[[ GIVEN TEXT, beginning ]]

Figure 4 China: structure of value added and trade in 2004.

Detailed finding from the US auto sector

Finally, Figure 5 presents the evolution of US production, imports, and exports in the motor vehicles sector. These are all indices of production, and so reflect “real” trends from 2007 to 2009. Production is based on the number of vehicles, while the trade data are deflated using BEA real and nominal price data for Census-based trade categories.

What is clear from the figure is that, at the sectoral level, we have an almost exact mapping between trade and production trends. The collapse of US trade in motor vehicles corresponds to the global crisis in the vehicles sector. Because the motor vehicle sector is a large share of US trade, this has also helped drive the collapse in total US trade (again, see also Figure 4). Indeed, the recovery of US vehicle trade in the third quarter of 2009 – as restructuring has progressed and credit lines have been re-established – has also contributed to almost half of the annualized 21.4% increase in US goods exports in the third quarter of 2009.

Figure 5 US production and trade in motor vehicles, March 2007=100.

 

Public policy questions

 

There are potentially important public policy questions lurking behind the trade-recession linkages.

  • Has the recession been compounded by a set of trade-specific problems and issues? If so, how big are these, and should we be worried?

In confronting these questions, we need to be careful when comparing real and nominal changes in trade.

We have clearly witnessed a dramatic drop in world trade, and may also see an equally dramatic surge. For policy purposes though, an important question arises:

  • Is the decline out of line with the global shock to GDP and the underlying credit crisis?

At the moment, trade seems to be a victim, but one that reflects non-trade weaknesses in credit and demand. The countries with the greatest trade shocks were also more exposed to sectors hit hard by the recession. They are victims, so far, of the general pattern of recession rather than of systemic protection.

Remaining risks of protectionist pressures

This does not mean we should let down our guard against protection. There may be risks for protection on the upside of the trade cycle that did not materialize on the downside. Antidumping regimes are backward looking, using recent trends in data to establish causal links between injury and trade.

[[ GIVEN TEXT, end ]]
[[ LISTED ENTRIES, beginning ]]

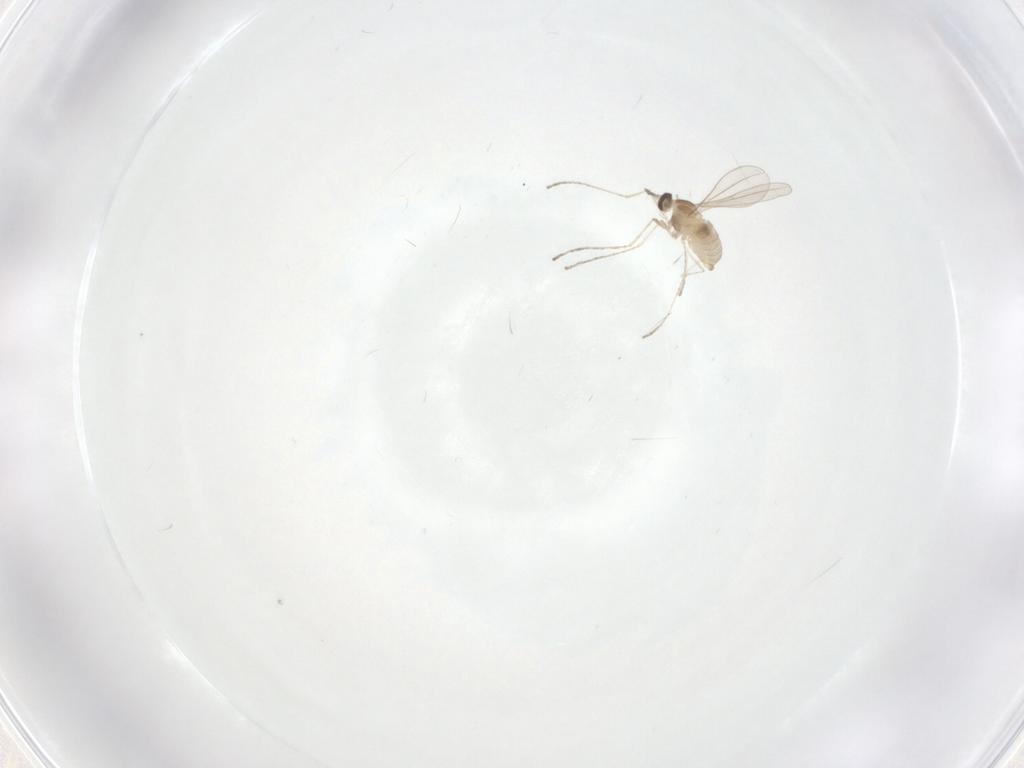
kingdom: Animalia
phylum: Arthropoda
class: Insecta
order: Diptera
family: Cecidomyiidae
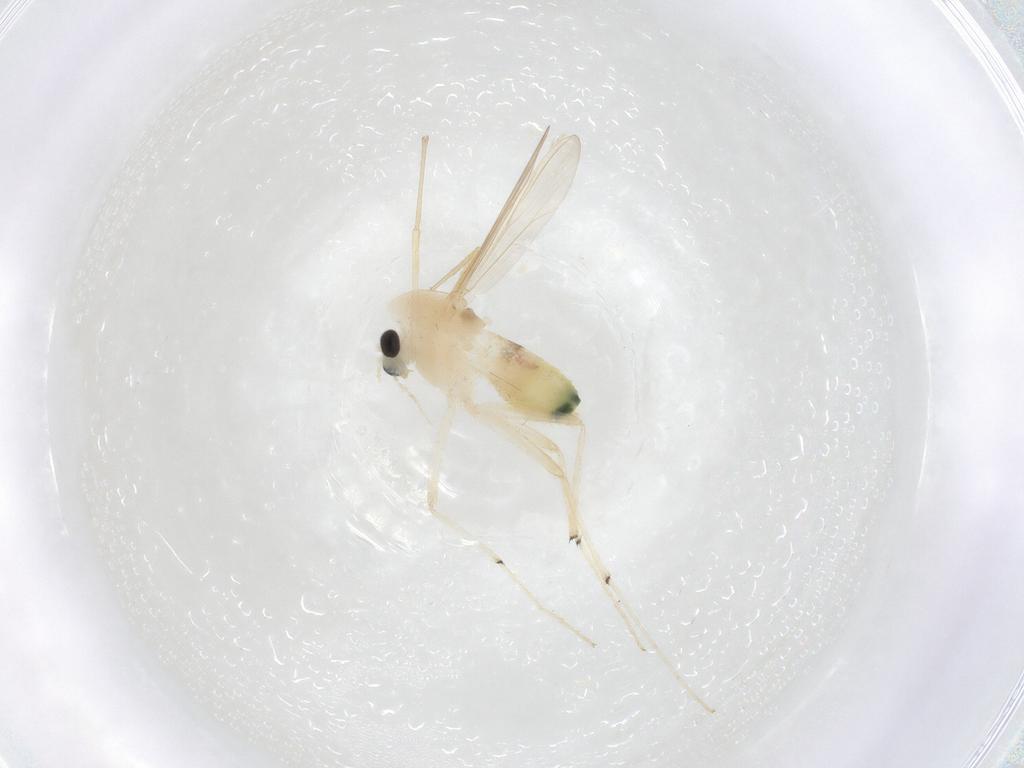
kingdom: Animalia
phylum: Arthropoda
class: Insecta
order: Diptera
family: Chironomidae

[[ LISTED ENTRIES, end ]]

**EXERCISE DETAILS:** Carry the text on trade and the recession further, picking up after its final sentence. The records were taken from a different source than the text.

**TASK RESULT:**
If trade surges on the upside as rapidly as it fell on the downside, it may be relatively easily to establish spurious links between recovering import volumes and recession-related ill health at the firm level. Indeed, there is evidence that findings of injury in past business cycles have been a function of general macroeconomic conditions in both OECD and developing country regimes. (Feinberg 1989, Knetter and Prusa 2003, Francois and Niels 2006). So, while the cure for the symptoms lies in curing the underlying illness – recession linked to a deep credit crisis – it is important to maintain a rearguard action on the import protection front.

References

Bénassy-Quéré, A., Y. Decreux , L. Fontagné, D. Khoudour-Castéras (2009), “Explaining the steep drop in international trade with mirage,” CEPII working paper.

Borchert, Ingo; Mattoo, Aaditya (2009), “The Crisis-Resilience of Services Trade,” World Bank Working Papers 4917, April.

Robert M. Feinberg (1989), “Exchange Rates and "Unfair Trade," The Review of Economics and Statistics, Vol. 71, No. 4 (Nov., 1989), pp. 704-707.

Francois, J. and J. Woerz (2009), “The Big Drop: Trade and the Great Recession,” VoxEU, March.

Francois, J. and G. Niels (2006), “Business Cycles, the Exchange Rate, and Demand for Antidumping Protection in Mexico,” Review of Development Economics, (3):388-399.

Freund, Caroline (2009), “The Trade Response to Global Downturns. Historical Evidence,” World Bank Working Papers 5015, August 2009.

McKibbin, W.J., and A. Stoeckel, (2009), “Modelling the Global Financial Crisis. Centre for Applied Macroeconomic Analysis,” The Australian National University, Working Paper 25/2009.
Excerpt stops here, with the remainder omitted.